[Start of section]

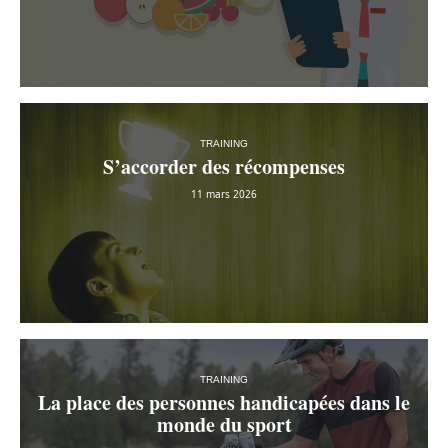
TRAINING
S’accorder des récompenses
11 mars 2026
TRAINING
La place des personnes handicapées dans le
monde du sport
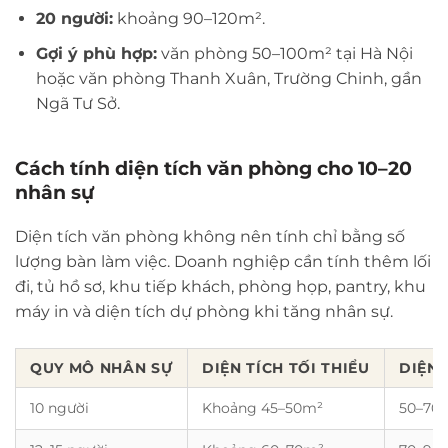
20 người:
khoảng 90–120m².
Gợi ý phù hợp:
văn phòng 50–100m² tại Hà Nội
hoặc văn phòng Thanh Xuân, Trường Chinh, gần
Ngã Tư Sở.
Cách tính diện tích văn phòng cho 10–20
nhân sự
Diện tích văn phòng không nên tính chỉ bằng số
lượng bàn làm việc. Doanh nghiệp cần tính thêm lối
đi, tủ hồ sơ, khu tiếp khách, phòng họp, pantry, khu
máy in và diện tích dự phòng khi tăng nhân sự.
QUY MÔ NHÂN SỰ
DIỆN TÍCH TỐI THIỂU
DIỆN 
10 người
Khoảng 45–50m²
50–70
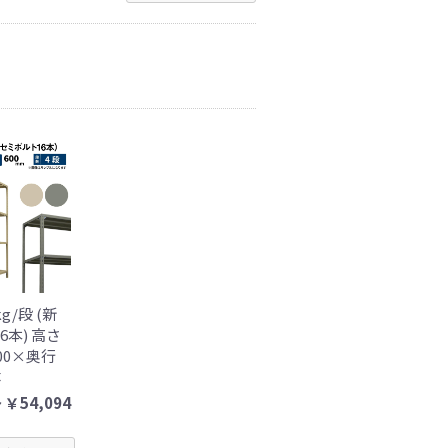
kg/段 (新
6本) 高さ
200×奥行
体
 ￥54,094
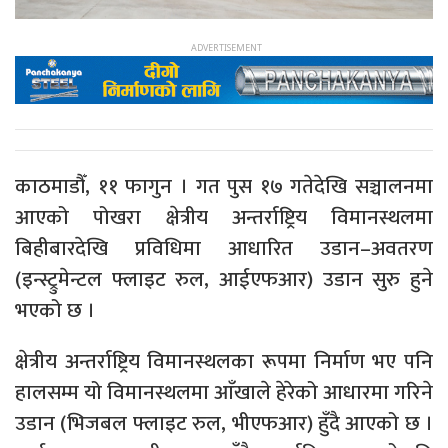
काठमाडौँ, ११ फागुन । गत पुस १७ गतेदेखि सञ्चालनमा
आएको पोखरा क्षेत्रीय अन्तर्राष्ट्रिय विमानस्थलमा
बिहीबारदेखि प्रविधिमा आधारित उडान–अवतरण
(इन्स्ट्रुमेन्टल फ्लाइट रुल, आईएफआर) उडान सुरु हुने
भएको छ ।
क्षेत्रीय अन्तर्राष्ट्रिय विमानस्थलका रूपमा निर्माण भए पनि
हालसम्म यो विमानस्थलमा आँखाले हेरेको आधारमा गरिने
उडान (भिजबल फ्लाइट रुल, भीएफआर) हुँदै आएको छ ।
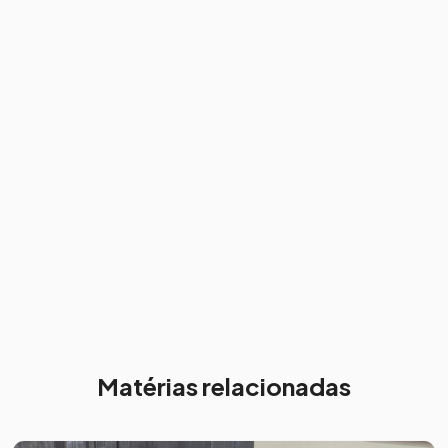
Matérias relacionadas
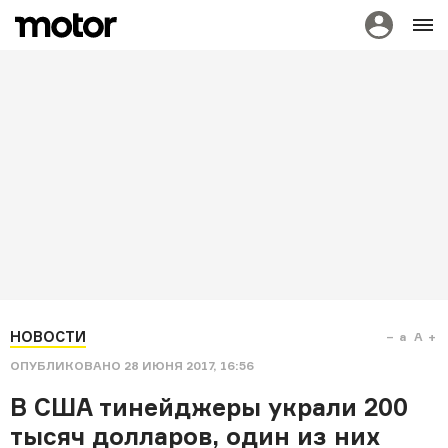
НОВОСТИ
a
A
ОПУБЛИКОВАНО
28 ИЮНЯ 2017, 16:56
В США тинейджеры украли 200
тысяч долларов, один из них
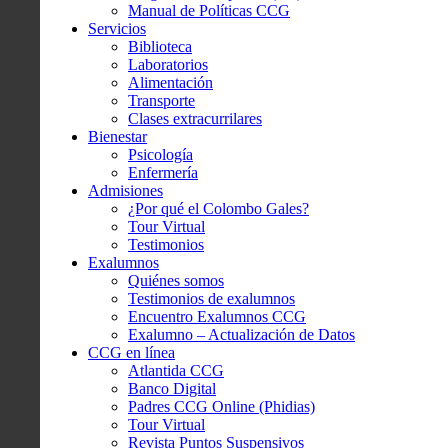
Manual de Políticas CCG
Servicios
Biblioteca
Laboratorios
Alimentación
Transporte
Clases extracurrilares
Bienestar
Psicología
Enfermería
Admisiones
¿Por qué el Colombo Gales?
Tour Virtual
Testimonios
Exalumnos
Quiénes somos
Testimonios de exalumnos
Encuentro Exalumnos CCG
Exalumno – Actualización de Datos
CCG en línea
Atlantida CCG
Banco Digital
Padres CCG Online (Phidias)
Tour Virtual
Revista Puntos Suspensivos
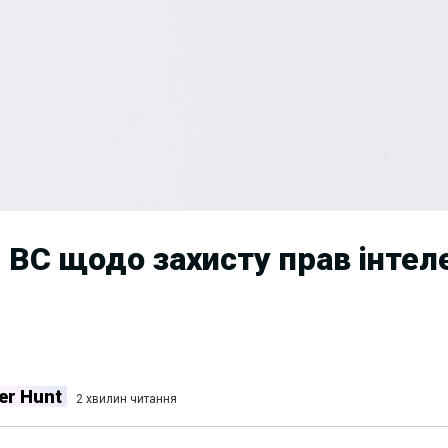
 ВС щодо захисту прав інтел
er Hunt
2 хвилин читання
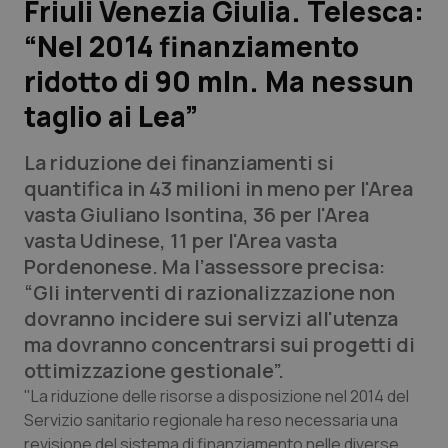
Friuli Venezia Giulia. Telesca:
“Nel 2014 finanziamento
Scienza e Farmaci
ridotto di 90 mln. Ma nessun
Studi e Analisi
taglio ai Lea”
Lettere al direttore
La riduzione dei finanziamenti si
quantifica in 43 milioni in meno per l'Area
Edizioni Regionali
vasta Giuliano Isontina, 36 per l'Area
vasta Udinese, 11 per l'Area vasta
QS Pro
Pordenonese. Ma l’assessore precisa:
“Gli interventi di razionalizzazione non
Professionisti Sanitari.AI
dovranno incidere sui servizi all'utenza
ma dovranno concentrarsi sui progetti di
Abruzzo
QS Pro Gold
ottimizzazione gestionale”.
"La riduzione delle risorse a disposizione nel 2014 del
QS Club
Newsletter
Basilicata
Artrite & artrosi
Servizio sanitario regionale ha reso necessaria una
revisione del sistema di finanziamento nelle diverse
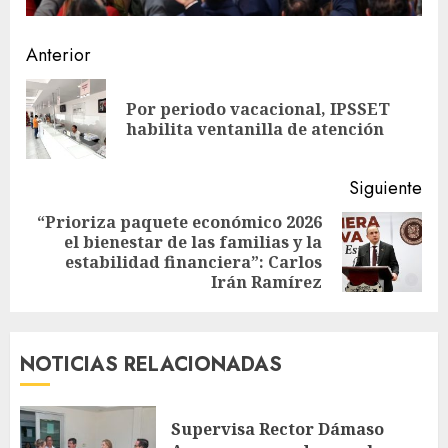
Sigue
Anterior
leyendo
Por periodo vacacional, IPSSET
En
habilita ventanilla de atención
ant
Siguiente
“Prioriza paquete económico 2026
el bienestar de las familias y la
Siguiente
estabilidad financiera”: Carlos
entrada:
Irán Ramírez
NOTICIAS RELACIONADAS
Supervisa Rector Dámaso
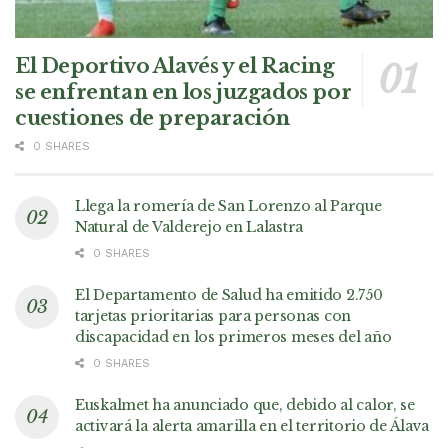
El Deportivo Alavés y el Racing
se enfrentan en los juzgados por
cuestiones de preparación
0 SHARES
Llega la romería de San Lorenzo al Parque
Natural de Valderejo en Lalastra
0 SHARES
El Departamento de Salud ha emitido 2.750
tarjetas prioritarias para personas con
discapacidad en los primeros meses del año
0 SHARES
Euskalmet ha anunciado que, debido al calor, se
activará la alerta amarilla en el territorio de Álava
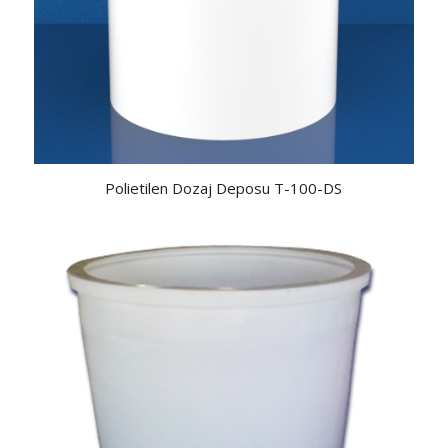
Polietilen Dozaj Deposu T-100-DS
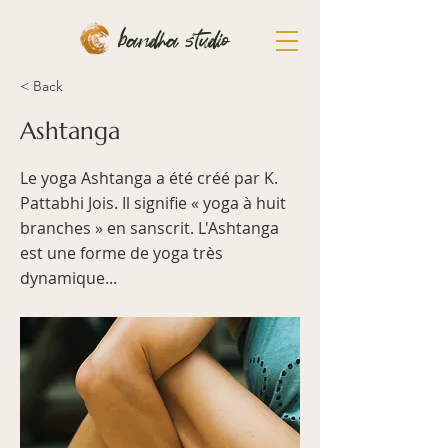
bandha studio
< Back
Ashtanga
Le yoga Ashtanga a été créé par K.
Pattabhi Jois. Il signifie « yoga à huit
branches » en sanscrit. L'Ashtanga
est une forme de yoga très
dynamique...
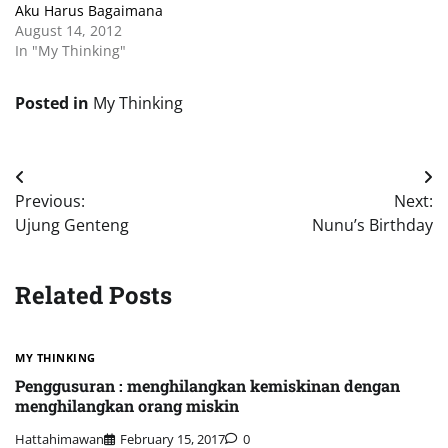
Aku Harus Bagaimana
August 14, 2012
In "My Thinking"
Posted in
My Thinking
Post
Previous:
Next:
navigation
Ujung Genteng
Nunu’s Birthday
Related Posts
MY THINKING
Penggusuran : menghilangkan kemiskinan dengan
menghilangkan orang miskin
Hattahimawan
February 15, 2017
0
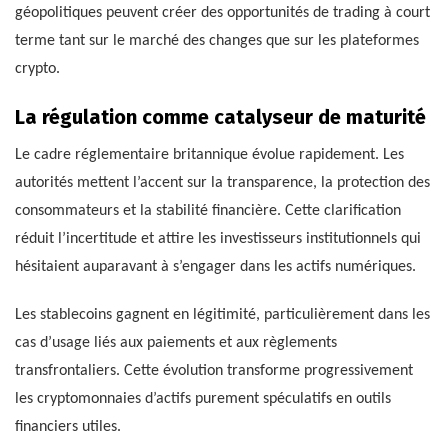
géopolitiques peuvent créer des opportunités de trading à court
terme tant sur le marché des changes que sur les plateformes
crypto.
La régulation comme catalyseur de maturité
Le cadre réglementaire britannique évolue rapidement. Les
autorités mettent l’accent sur la transparence, la protection des
consommateurs et la stabilité financière. Cette clarification
réduit l’incertitude et attire les investisseurs institutionnels qui
hésitaient auparavant à s’engager dans les actifs numériques.
Les stablecoins gagnent en légitimité, particulièrement dans les
cas d’usage liés aux paiements et aux règlements
transfrontaliers. Cette évolution transforme progressivement
les cryptomonnaies d’actifs purement spéculatifs en outils
financiers utiles.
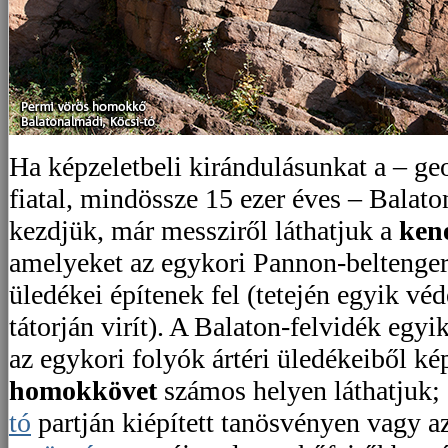
Ha képzeletbeli kirándulásunkat a – ge
fiatal, mindössze 15 ezer éves – Balato
kezdjük, már messziről láthatjuk a
ken
amelyeket az egykori Pannon-belteng
üledékei építenek fel (tetején egyik véd
tátorján virít). A Balaton-felvidék egyi
az egykori folyók ártéri üledékeiből k
homokkövet
számos helyen láthatjuk;
tó
partján kiépített tanösvényen vagy a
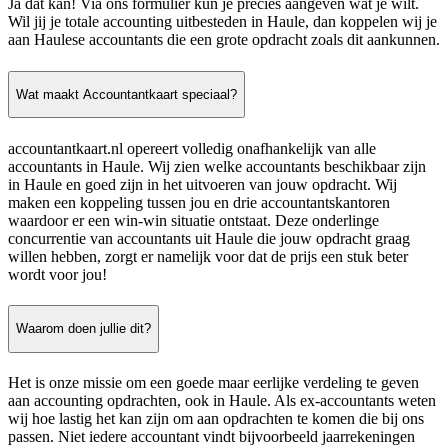
Ja dat kan! Via ons formulier kun je precies aangeven wat je wilt.
Wil jij je totale accounting uitbesteden in Haule, dan koppelen wij je
aan Haulese accountants die een grote opdracht zoals dit aankunnen.
Wat maakt Accountantkaart speciaal?
accountantkaart.nl opereert volledig onafhankelijk van alle
accountants in Haule. Wij zien welke accountants beschikbaar zijn
in Haule en goed zijn in het uitvoeren van jouw opdracht. Wij
maken een koppeling tussen jou en drie accountantskantoren
waardoor er een win-win situatie ontstaat. Deze onderlinge
concurrentie van accountants uit Haule die jouw opdracht graag
willen hebben, zorgt er namelijk voor dat de prijs een stuk beter
wordt voor jou!
Waarom doen jullie dit?
Het is onze missie om een goede maar eerlijke verdeling te geven
aan accounting opdrachten, ook in Haule. Als ex-accountants weten
wij hoe lastig het kan zijn om aan opdrachten te komen die bij ons
passen. Niet iedere accountant vindt bijvoorbeeld jaarrekeningen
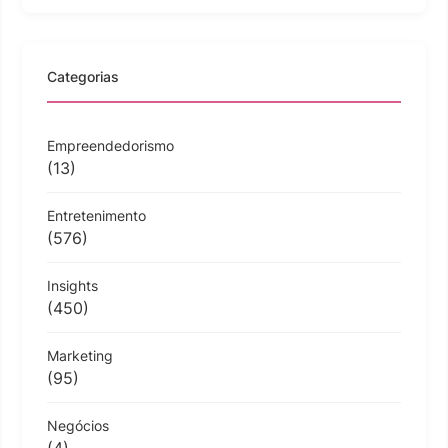
Categorias
Empreendedorismo
(13)
Entretenimento
(576)
Insights
(450)
Marketing
(95)
Negócios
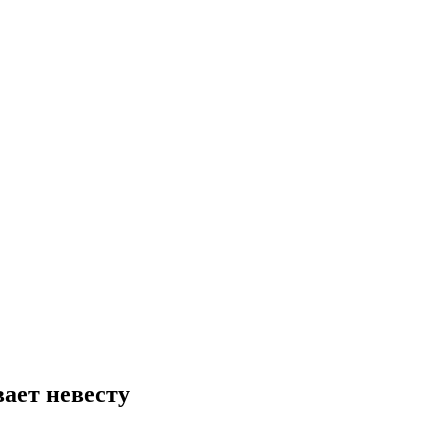
ает невесту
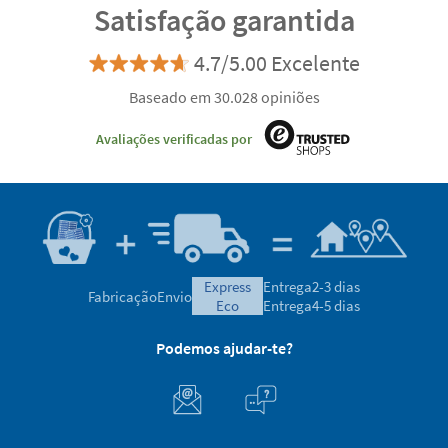
Satisfação garantida
4.7/5.00 Excelente
Baseado em 30.028 opiniões
Avaliações verificadas por
express
Entrega
2-3 dias
Fabricação
Envio
eco
Entrega
4-5 dias
Podemos ajudar-te?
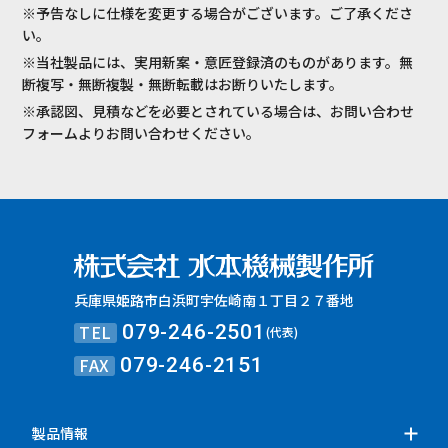
※予告なしに仕様を変更する場合がございます。ご了承くださ
い。
※当社製品には、実用新案・意匠登録済のものがあります。無
断複写・無断複製・無断転載はお断りいたします。
※承認図、見積などを必要とされている場合は、お問い合わせ
フォームよりお問い合わせください。
兵庫県姫路市白浜町宇佐崎南１丁目２７番地
TEL
079-246-2501
(代表)
FAX
079-246-2151
製品情報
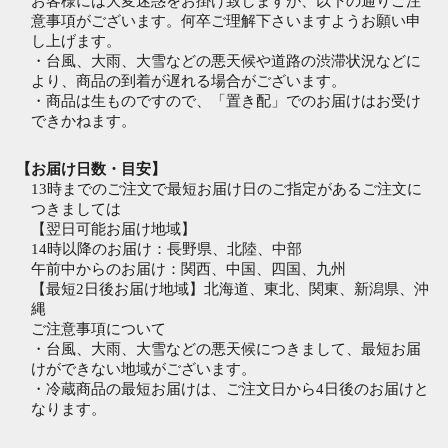
お客様には大変迷惑をお掛け致しますが、以下の通りご注
意事項がございます。何卒ご理解下さいますようお願い申
し上げます。
・台風、大雨、大雪などの悪天候や道路の渋滞状況などに
より、商品の到着が遅れる場合がございます。
・商品は生ものですので、「置き配」でのお届けはお受け
できかねます。
【お届け日数・目安】
13時までのご注文で最短お届け日のご指定があるご注文に
つきましては
【翌日可能お届け地域】
14時以降のお届け：長野県、北陸、中部
午前中からのお届け：関西、中国、四国、九州
【最短2日後お届け地域】北海道、東北、関東、新潟県、沖
縄
ご注意事項について
・台風、大雨、大雪などの悪天候につきまして、最短お届
けができない地域がございます。
・冷蔵商品の最短お届けは、ご注文日から4日後のお届けと
なります。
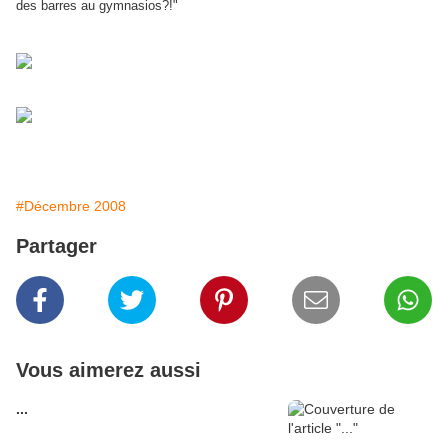
des barres au gymnasios?!"
#Décembre 2008
Partager
Vous aimerez aussi
...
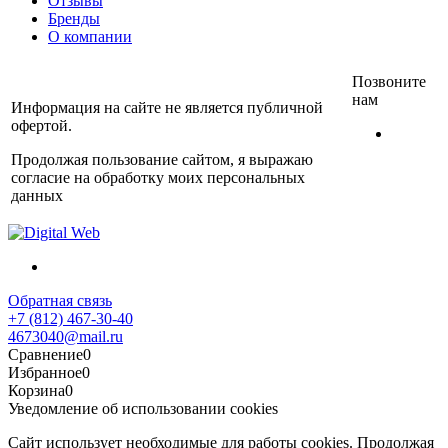
Отзывы
Бренды
О компании
Позвоните
нам
Информация на сайте не является публичной
офертой.
+7
(812)
Продолжая пользование сайтом, я выражаю
467-
согласие на обработку моих персональных
30-40
данных
Обратная связь
+7 (812) 467-30-40
4673040@mail.ru
Сравнение
0
Избранное
0
Корзина
0
Уведомление об использовании cookies
Сайт использует необходимые для работы cookies. Продолжая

[End of section]

WHAT NEEDS TO BE DONE
Copy everything in the material from the line containing "काठमाडौँ, ११ फागुन" down to the line containing "Supervisa Rector Dámaso", with both of those lines included. Leave the pictures out of your copy.

ANSWER SECTION
काठमाडौँ, ११ फागुन । गत पुस १७ गतेदेखि सञ्चालनमा
आएको पोखरा क्षेत्रीय अन्तर्राष्ट्रिय विमानस्थलमा
बिहीबारदेखि प्रविधिमा आधारित उडान–अवतरण
(इन्स्ट्रुमेन्टल फ्लाइट रुल, आईएफआर) उडान सुरु हुने
भएको छ ।
क्षेत्रीय अन्तर्राष्ट्रिय विमानस्थलका रूपमा निर्माण भए पनि
हालसम्म यो विमानस्थलमा आँखाले हेरेको आधारमा गरिने
उडान (भिजबल फ्लाइट रुल, भीएफआर) हुँदै आएको छ ।
Matérias relacionadas
НОВОСТИ
a
A
ОПУБЛИКОВАНО
28 ИЮНЯ 2017, 16:56
В США тинейджеры украли 200
тысяч долларов, один из них
Manual de Políticas CCG
Servicios
Biblioteca
Laboratorios
Alimentación
Transporte
Clases extracurrilares
Bienestar
Psicología
Enfermería
Admisiones
¿Por qué el Colombo Gales?
Tour Virtual
Testimonios
Exalumnos
Quiénes somos
Testimonios de exalumnos
Encuentro Exalumnos CCG
Exalumno – Actualización de Datos
CCG en línea
Atlantida CCG
Banco Digital
Padres CCG Online (Phidias)
Tour Virtual
Revista Puntos Suspensivos
 ВС щодо захисту прав інтел
er Hunt
2 хвилин читання
Friuli Venezia Giulia. Telesca:
“Nel 2014 finanziamento
Scienza e Farmaci
ridotto di 90 mln. Ma nessun
Studi e Analisi
taglio ai Lea”
Lettere al direttore
La riduzione dei finanziamenti si
quantifica in 43 milioni in meno per l'Area
Edizioni Regionali
vasta Giuliano Isontina, 36 per l'Area
vasta Udinese, 11 per l'Area vasta
QS Pro
Pordenonese. Ma l’assessore precisa:
“Gli interventi di razionalizzazione non
Professionisti Sanitari.AI
dovranno incidere sui servizi all'utenza
ma dovranno concentrarsi sui progetti di
Abruzzo
QS Pro Gold
ottimizzazione gestionale”.
"La riduzione delle risorse a disposizione nel 2014 del
QS Club
Newsletter
Basilicata
Artrite & artrosi
Servizio sanitario regionale ha reso necessaria una
revisione del sistema di finanziamento nelle diverse
Sigue
Anterior
leyendo
Por periodo vacacional, IPSSET
En
habilita ventanilla de atención
ant
Siguiente
“Prioriza paquete económico 2026
el bienestar de las familias y la
Siguiente
estabilidad financiera”: Carlos
entrada:
Irán Ramírez
NOTICIAS RELACIONADAS
Supervisa Rector Dámaso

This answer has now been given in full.